The Mac and Cheese recipe makes five servings, but you’re throwing a dinner party for nine people. Youre in luck: We’ve made it easy to scale our recipes up to greater yields (or down if you have fewer mouths to feed) by using baker’s percentages. Just follow these simple steps.

- Look in the scaling column of the recipe, and find the ingredient having a scaling value of 100%. Note the weight given. The 100% ingredient is usually the one that has the biggest effect on the yield of the recipe.

**Example:**The 100% ingredient in the Mac and Cheese recipe above is white cheddar cheese. - Calculate the scaling factor by dividing the number of servings (or grams) you want to make by the recipe yield.
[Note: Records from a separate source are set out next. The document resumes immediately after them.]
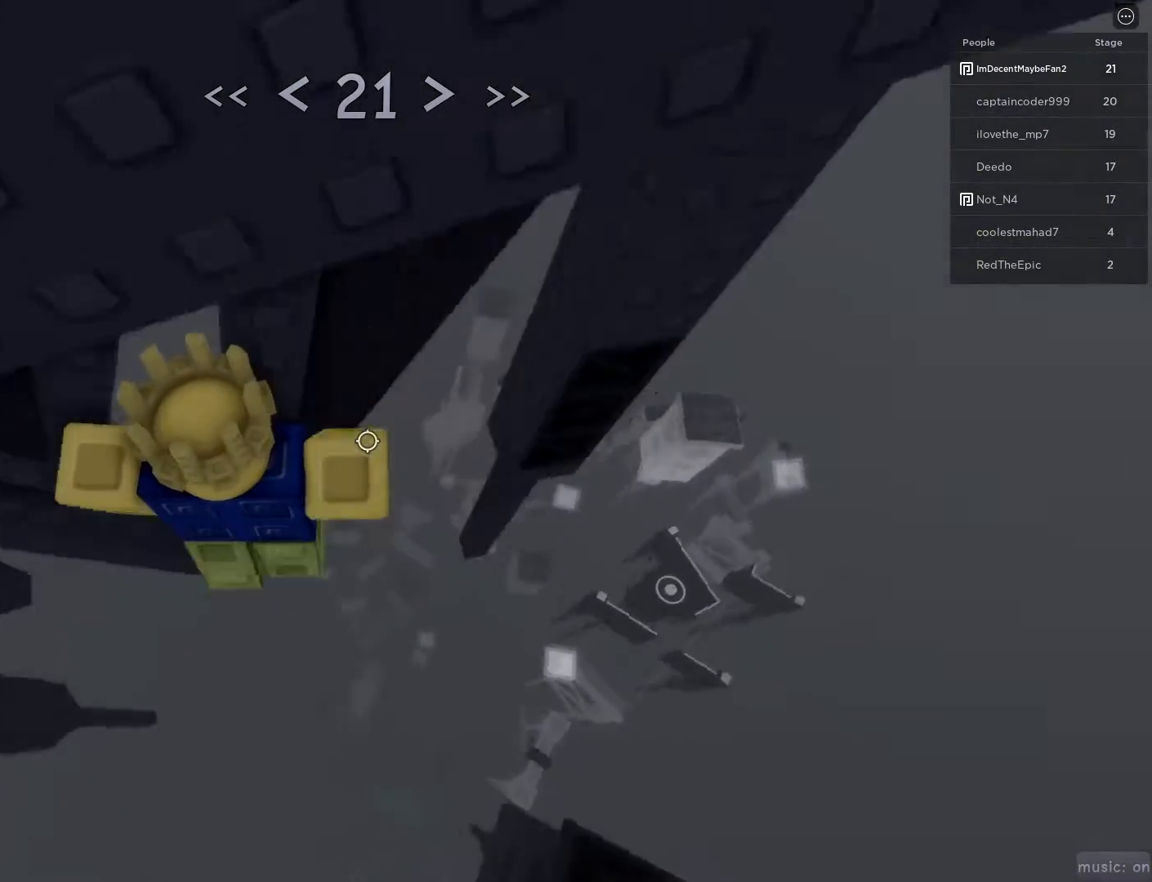
{"keys": ["d", "w"], "mouse": [], "events": [[83, "space", "up"], [367, "w", "down"]]}
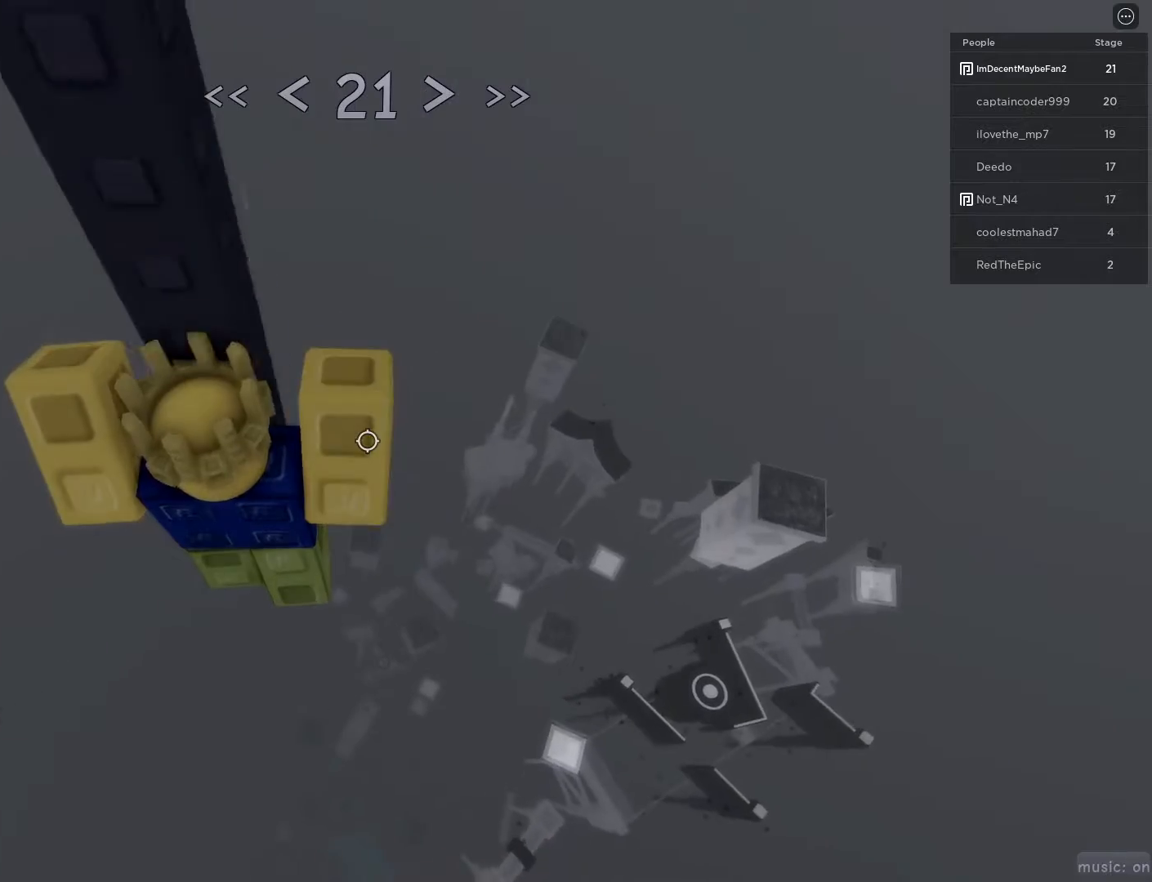
{"keys": [], "mouse": [], "events": [[50, "d", "up"], [283, "r", "down"], [333, "mouse_wheel", "down"], [383, "r", "up"], [383, "w", "up"], [433, "mouse_wheel", "up"]]}
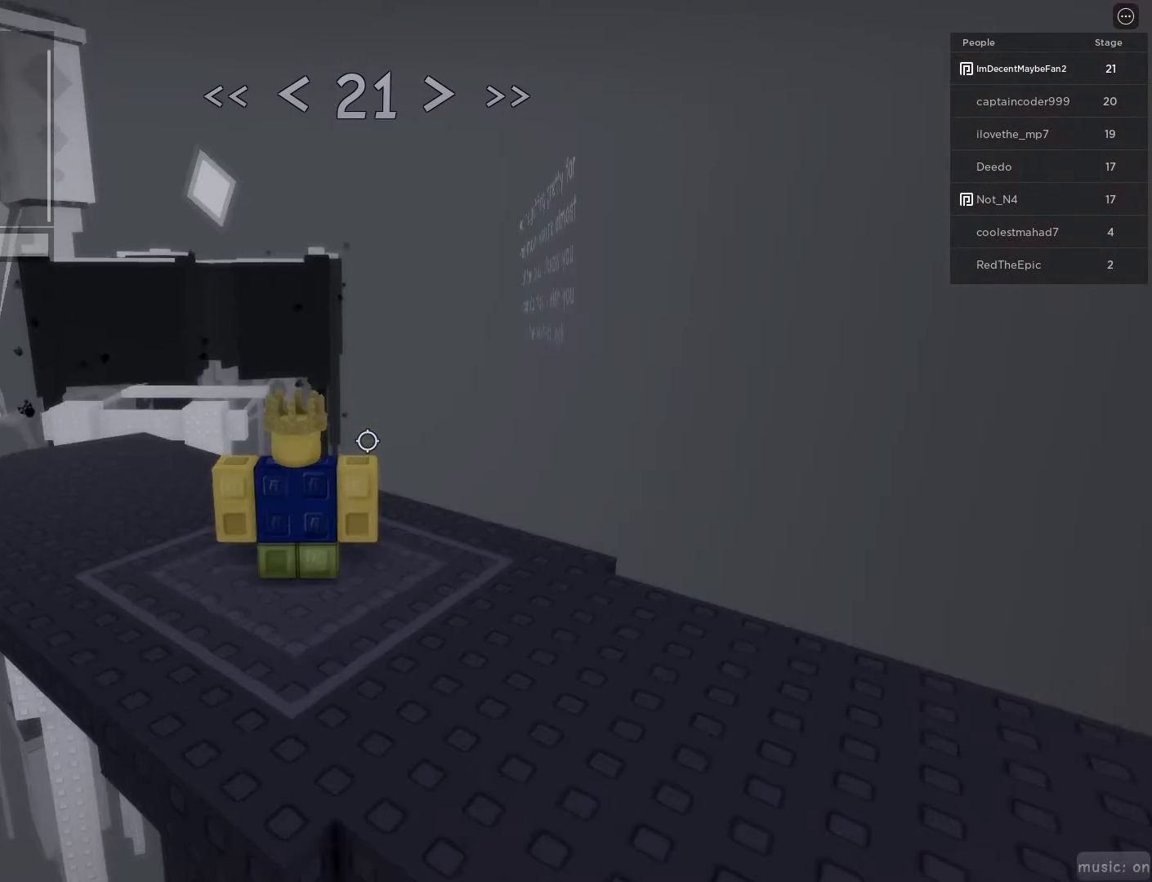
{"keys": [], "mouse": [], "events": []}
**Example:**This recipe yields five servings. If you are making nine servings, the scaling factor is 9 ÷ 5 = 1.8. (You can use the weight of the yield rather than the servings to calculate the scaling factor: If you want to make 1,100 grams of mac and cheese from a recipe that yields 800 g as written, the scaling factor is 1,100 ÷ 800 = 1.4.)

- Calculate the scaled 100% value for the recipe by multiplying the weight of the 100% ingredient by the scaling factor from step 2.

**Example:**This five-serving recipe calls for 285 g of white cheddar, which is the 100% ingredient. To make nine servings, you will thus need 285 g x 1.8 = 513.0 g of white cheddar cheese. The scaled 100% value for this recipe is 513.0.

- Calculate the scaled weight for every other ingredient in the recipe by multiplying its scaling percentage by the scaled 100% value from above. You can ignore the weights and volumes given in the recipejust use the scaling percentages.

**Example:**The scaling percentage given for dry macaroni is 84%. Multiplying this by the scaled 100% from step 3, you find that 0.84 x 513.0 = 430.9. Similarly, you need 0.93 x 513.0 = 477.1 g of water or milk and 0.04 x 513.0 = 20.5 g of sodium citrate.

*Because volume measurements are often rounded to the nearest spoon or cup, you should not multiply or divide volumes when scaling a recipe up or down. Instead, scale the weights as described above, and then weigh the ingredients on a **digital scale**.*

*Adapted from* Modernist Cuisine at Home

Nelson Piffer Jr• January 30, 2013 •And less ( for example 3 persons ) ? Is it possible ?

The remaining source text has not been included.